How was I before? What I loved the most was shouting, my love for humanity and my friends would hardly get me down from the teacher's chair, after all, I was very much as tall as my legs, to go up to the podium and declare my love for people.
What about now?
My words, of course, that I have stored for a lifetime in the deep freezer of my heart: a, yes, and thousands of records stored in my lower memory, I have already achieved my existence on the road to the past.
It was decimal before all my fractions.
But I couldn't afford it.
Then, what's up, I rolled one by one, and of course I rolled, then my path crossed with zero and swallowed me with his huge existence. The person who swallowed me swallowed me and my Lord came to my aid while I was calculating how to get out of the belly of the whale.
Everything is fine, but I don't know what will happen to me after that. Most of all, I am busy with writing and the enchanted coexistence of recent times, while I and my destiny are not a story that I can't get enough of writing with my pen, but the possibility of writing dozens or even hundreds of stories that my heart grinds, and the thought of being able to write even when he enthusiastically addressed me.
Of course, the secret of everything is the cooperation of love and hope, my faith grows continuously, and sometimes the people I have grown in my eyes, while I am calculating how I can get through all this with my tiny existence, it is almost an account summary that I consult with my pen at the end of the day and is the most beautiful part of love, after I write with love, I love it even more. which I pronounce with a strong voice and which I spread widely.
There are general rules and there are also general rules accepted by societies, people and social sciences and I ignore all the rules with my crazy existence. Because of my being more conservative and conservative than everyone else, I easily put myself on the table and constantly think about where I made a mistake and I find myself questioning myself ruthlessly. It doesn't make much sense for the voice-over to question me… ah, I wish I could say that while I care about everyone more than myself, the value I give to myself is dealing with worthlessness, so it's only time to love myself.
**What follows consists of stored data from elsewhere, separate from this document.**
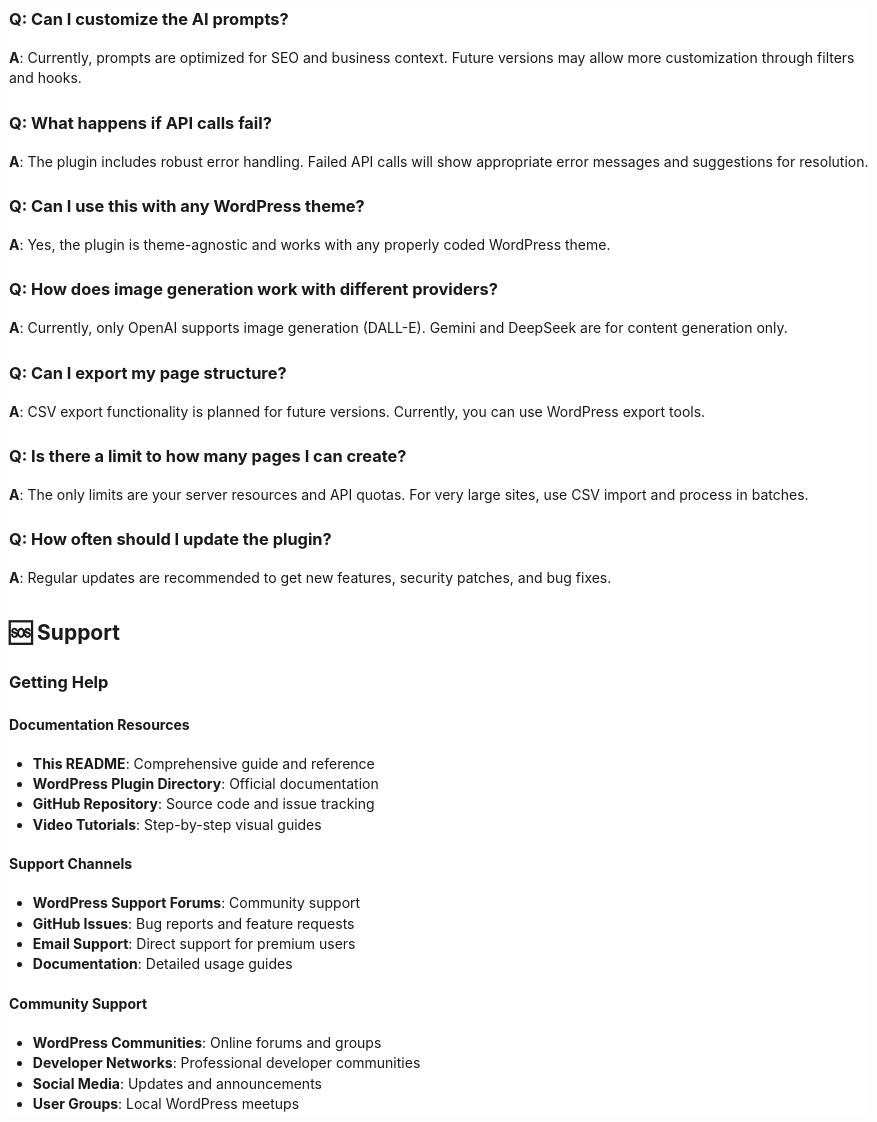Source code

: ### Q: Can I customize the AI prompts?
**A**: Currently, prompts are optimized for SEO and business context. Future versions may allow more customization through filters and hooks.

### Q: What happens if API calls fail?
**A**: The plugin includes robust error handling. Failed API calls will show appropriate error messages and suggestions for resolution.

### Q: Can I use this with any WordPress theme?
**A**: Yes, the plugin is theme-agnostic and works with any properly coded WordPress theme.

### Q: How does image generation work with different providers?
**A**: Currently, only OpenAI supports image generation (DALL-E). Gemini and DeepSeek are for content generation only.

### Q: Can I export my page structure?
**A**: CSV export functionality is planned for future versions. Currently, you can use WordPress export tools.

### Q: Is there a limit to how many pages I can create?
**A**: The only limits are your server resources and API quotas. For very large sites, use CSV import and process in batches.

### Q: How often should I update the plugin?
**A**: Regular updates are recommended to get new features, security patches, and bug fixes.

## 🆘 Support

### Getting Help

#### Documentation Resources
- **This README**: Comprehensive guide and reference
- **WordPress Plugin Directory**: Official documentation
- **GitHub Repository**: Source code and issue tracking
- **Video Tutorials**: Step-by-step visual guides

#### Support Channels
- **WordPress Support Forums**: Community support
- **GitHub Issues**: Bug reports and feature requests
- **Email Support**: Direct support for premium users
- **Documentation**: Detailed usage guides

#### Community Support
- **WordPress Communities**: Online forums and groups
- **Developer Networks**: Professional developer communities
- **Social Media**: Updates and announcements
- **User Groups**: Local WordPress meetups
Sometimes I feel like an adjective of an ordinal number and I can't determine what I will match with and every new thought and assumption I imagine leads me to very different worlds and neither the judge gives a verdict of acquittal in the open court where I am imprisoned, nor in addition I present what I feel in my hand, of course, until I have the pen in my hand. Until I get it or not writing it scares me more than death.
Sadness.
Sometimes my best man.
Life is hidden inside me.
My identity is both lost and hanging around my neck.
Every time I change dimensions to her, I say that it accompanies my soul with different expansions, I start everything from scratch and my only wish is to feel the infinity and somehow I achieve this.
Thousands of emotions and subtitles running through me.
Did I add the suffocating air outside?
Of course, pen, that subset of essence, thanks to all my senses and different variants, I overcome possible feelings and thoughts to myself, and I officially open wings to infinity, and most of all, as if it is not possible to live above the clouds, I actually live and keep this feeling and oscillation alive.
In your dark eyes I see the reservations of the nights.
I sent the rebellion to the trash.
Maybe the remnants of a crazy night, of course, everything that people with a crazy temperament poured into the streets and destroyed, when we wake up in the morning, we and the roads and sidewalks where the cleaning workers with their brooms are swept away, especially since the first day we started the normalization process, people have been more enthusiastic and lustful than before. While I'm past, I'm walking softly and meekly in my dreamland, and I'm filled with the desire to write without interruption, starting from an emotion and word that caught my eye in my dreamball, but it's such a harmless and self-contained occupation that this is exactly what connects me to life.